◆ What you have to do: In the account of the grey shelter cat, what did Miss Bubbles begin scratching at in 2009? Please answer in a few words.

◆ Document segment:

╭──

In 2006, I decided to adopt another kitten to bring more love into my home. I visited the local shelter and underneath a pile of lovely fuzzy kittens, lay the most beautiful grey feline I had ever seen. It was love at first sight. During our meeting she demonstrated her range of distinct vocals and proved capable of carrying a full conversation. Her huge eyes became inky when she purred and drooled all over my shoulder. I knew she was destined to be a great friend. At this time, I had no idea that she was destined to later save my life.
In 2009, Miss Bubbles began scratching at a mole on my neck. For several weeks she would scratch and pick at this abrasion on my skin. Finally, out of superficial embarrassment, thinking “if Bubbles notices this mole so much, people must too!” I went to the doctor to get it checked out. The removal of this mole marked the beginning of my battle with malignant melanoma. Bubble’s taunting led me down the path that would save my life.
My melanoma was now Stage III and had traveled to my lymph nodes, actions had to be taken. Treatments robbed me of my self-esteem and happy heart. Bubbles, my companion who shared my bedside during sleepless nights, frequent bouts of nausea and wallowing in misery never left my side. When my lymph nodes were overwhelming me with pain, she would lay in the exact spot of the pain—serving as my personal supply of heat.

╰──

◆ Data records:
╭──

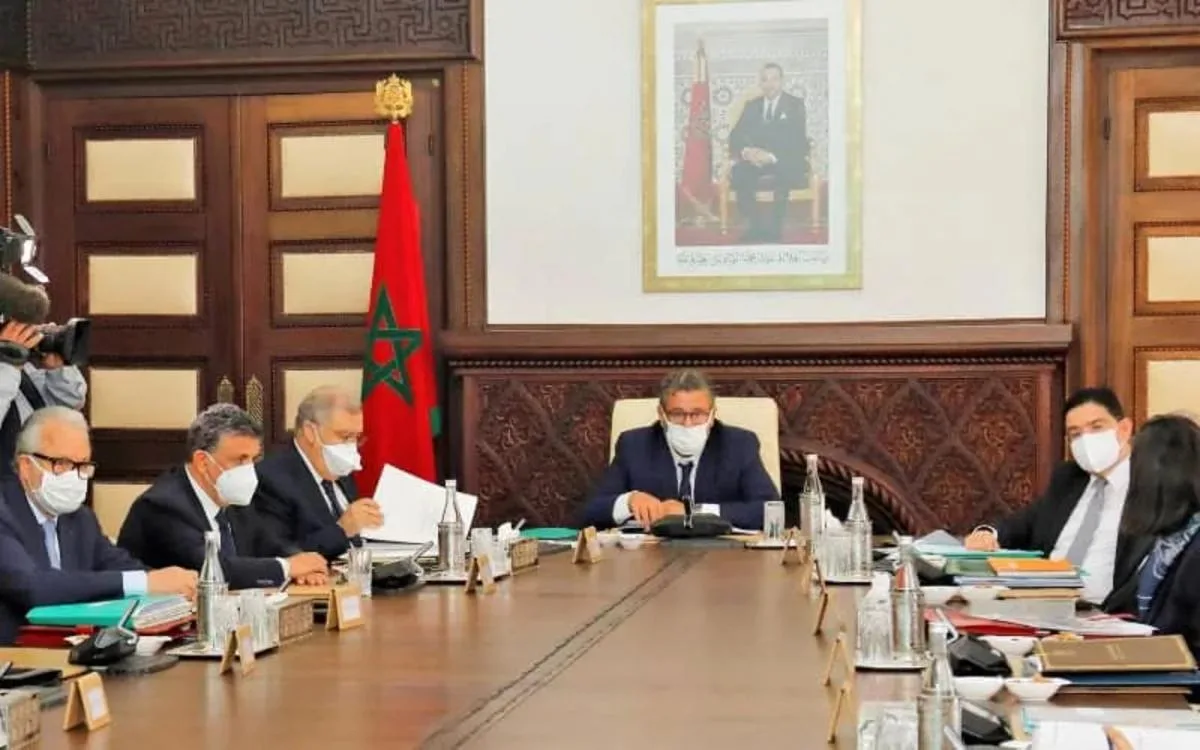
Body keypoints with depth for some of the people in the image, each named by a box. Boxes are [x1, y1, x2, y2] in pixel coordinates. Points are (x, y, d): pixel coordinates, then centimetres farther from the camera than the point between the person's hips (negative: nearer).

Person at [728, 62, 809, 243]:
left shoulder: (795, 105, 3)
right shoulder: (752, 106, 15)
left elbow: (797, 139, -10)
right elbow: (736, 136, 6)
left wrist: (774, 156, -27)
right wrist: (745, 151, -19)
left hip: (786, 162, -3)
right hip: (755, 160, 3)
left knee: (783, 174, -39)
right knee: (738, 172, -30)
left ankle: (774, 228, -27)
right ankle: (755, 227, -22)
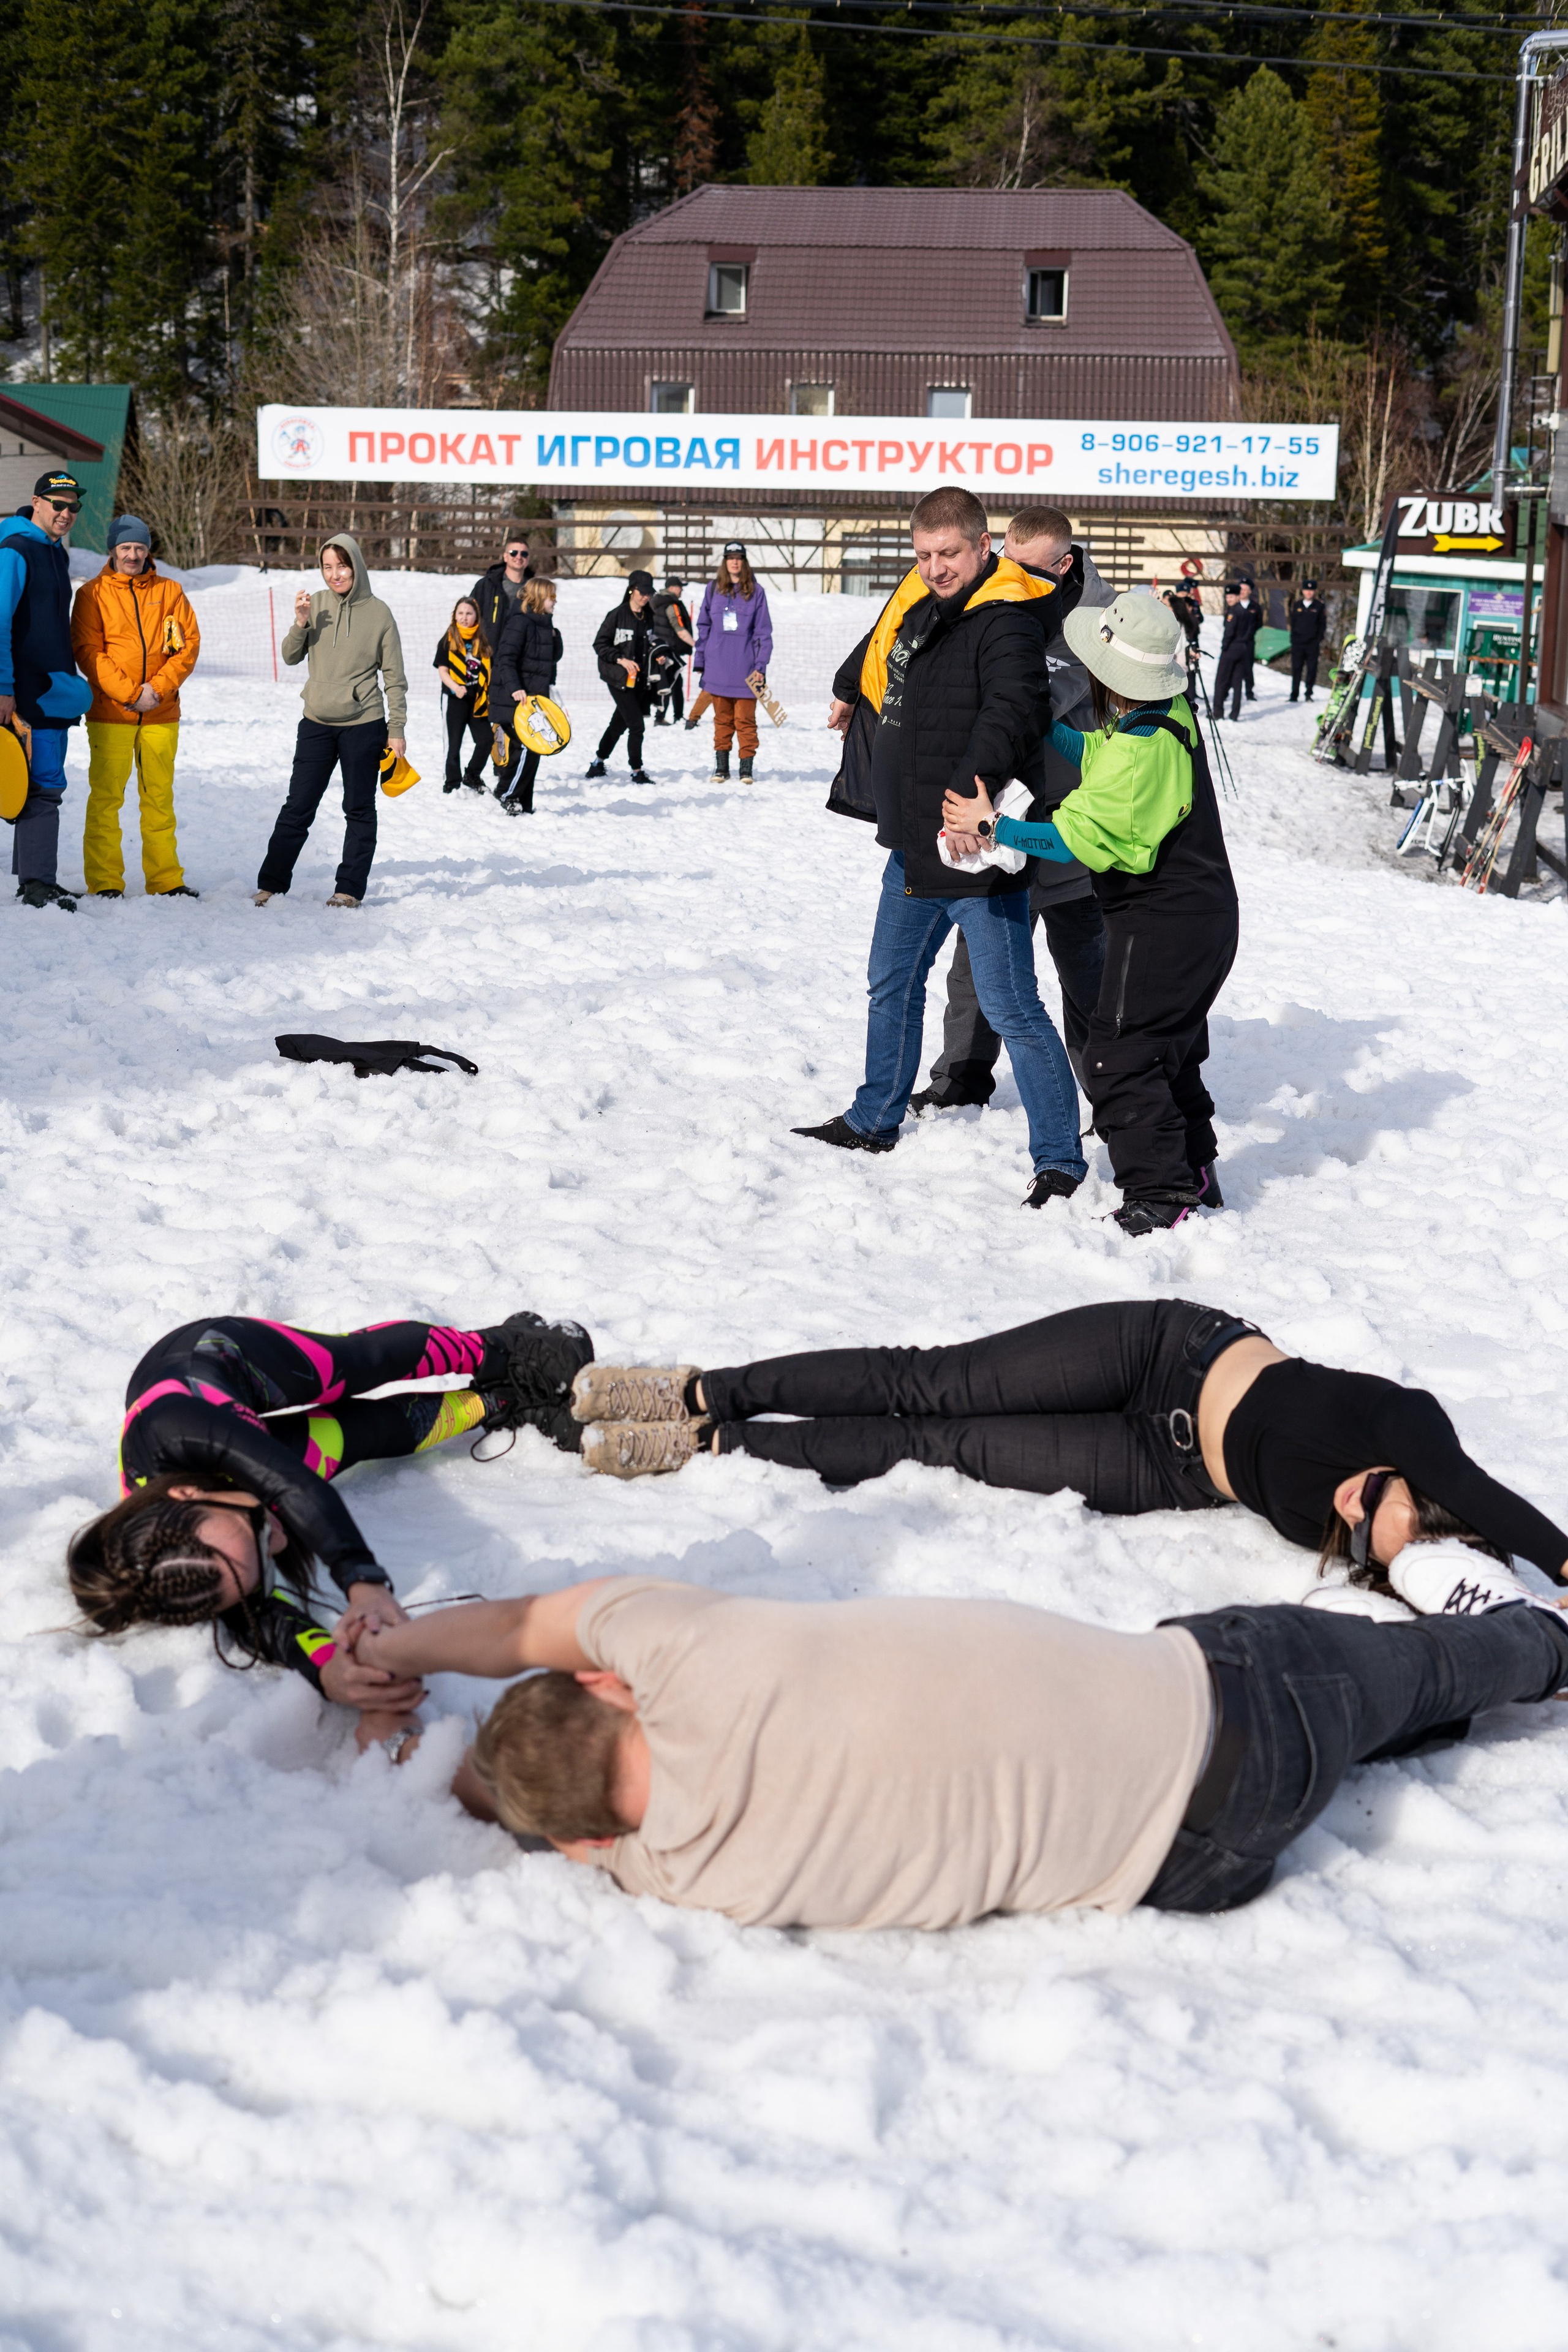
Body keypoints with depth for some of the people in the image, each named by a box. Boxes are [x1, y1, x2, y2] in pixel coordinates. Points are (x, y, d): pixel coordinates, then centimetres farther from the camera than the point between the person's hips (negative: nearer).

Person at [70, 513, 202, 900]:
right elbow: (88, 651, -4)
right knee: (105, 798, -3)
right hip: (110, 714, -2)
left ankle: (166, 880, 13)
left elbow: (189, 644, 4)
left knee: (159, 798, 7)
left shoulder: (170, 592, 10)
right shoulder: (92, 594, 3)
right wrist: (130, 693, -13)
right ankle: (105, 882, 1)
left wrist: (159, 687, -10)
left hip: (162, 715, 2)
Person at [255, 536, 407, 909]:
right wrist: (301, 624, -13)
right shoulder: (316, 605, 2)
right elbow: (291, 657, 5)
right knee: (298, 807, 4)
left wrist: (396, 729, -3)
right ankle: (271, 884, 11)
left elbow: (394, 677, 0)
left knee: (359, 809, 6)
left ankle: (350, 888, 14)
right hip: (316, 723, 2)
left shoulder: (378, 612, -4)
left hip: (363, 725, -2)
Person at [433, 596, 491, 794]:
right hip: (455, 699, -3)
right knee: (454, 744, 3)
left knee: (485, 740, 0)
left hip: (478, 700, 3)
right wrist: (455, 687, -24)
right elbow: (442, 670, -6)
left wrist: (490, 699, 6)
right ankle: (452, 783, 15)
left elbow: (490, 671, 11)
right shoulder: (448, 640, -3)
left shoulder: (483, 640, 5)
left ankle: (472, 776, 21)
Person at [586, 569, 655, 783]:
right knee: (637, 725, -10)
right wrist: (621, 659, -18)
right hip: (619, 678, -6)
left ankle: (598, 762, 31)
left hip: (640, 679, 6)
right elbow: (600, 644, -8)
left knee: (620, 724, 14)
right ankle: (637, 771, 1)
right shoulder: (617, 615, -9)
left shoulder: (649, 618, 8)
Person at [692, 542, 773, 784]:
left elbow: (763, 632, 1)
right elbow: (703, 627, 12)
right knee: (722, 719, 8)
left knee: (745, 719, -2)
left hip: (745, 670, -2)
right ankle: (721, 767, 13)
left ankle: (747, 768, 4)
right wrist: (699, 663, 7)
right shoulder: (713, 589, 7)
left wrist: (760, 667, -6)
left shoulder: (756, 591, 2)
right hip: (718, 668, 2)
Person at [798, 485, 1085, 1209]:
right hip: (913, 850, 9)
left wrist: (970, 791, -49)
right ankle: (875, 1120, 40)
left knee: (1012, 1010, -7)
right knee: (892, 986, 22)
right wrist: (850, 691, 50)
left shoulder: (1004, 626, -18)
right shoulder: (915, 604, 9)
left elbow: (1013, 713, -36)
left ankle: (1059, 1157, 1)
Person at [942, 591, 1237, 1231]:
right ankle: (1195, 1174, 30)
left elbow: (1081, 836, -28)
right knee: (1172, 1052, 21)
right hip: (1203, 913, 10)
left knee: (1119, 1059, -6)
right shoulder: (1172, 716, 4)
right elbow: (1101, 760, 20)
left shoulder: (1140, 750, -27)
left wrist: (995, 828, -25)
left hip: (1161, 925, -10)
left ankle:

╰──

◆ Solution to this exercise: A mole on the narrator's neck.